▸ **WHAT IS BEING ASKED**
Repeat every entry exactly. Pictures stay out.

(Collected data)
>>>

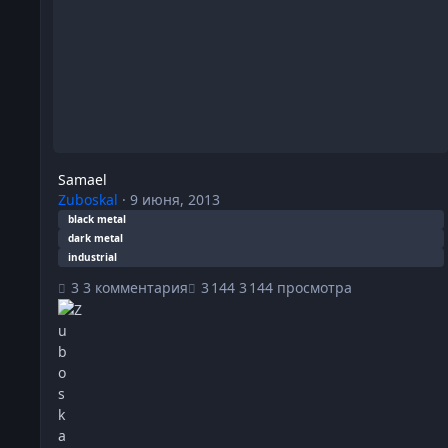
Samael
Zuboskal
·
9 июня, 2013
black metal
dark metal
industrial
3 комментария
3 144 просмотра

<<<

▸ **OUTPUT OF THE TASK**
Samael
Zuboskal
·
9 июня, 2013
black metal
dark metal
industrial
3 комментария
3 144 просмотра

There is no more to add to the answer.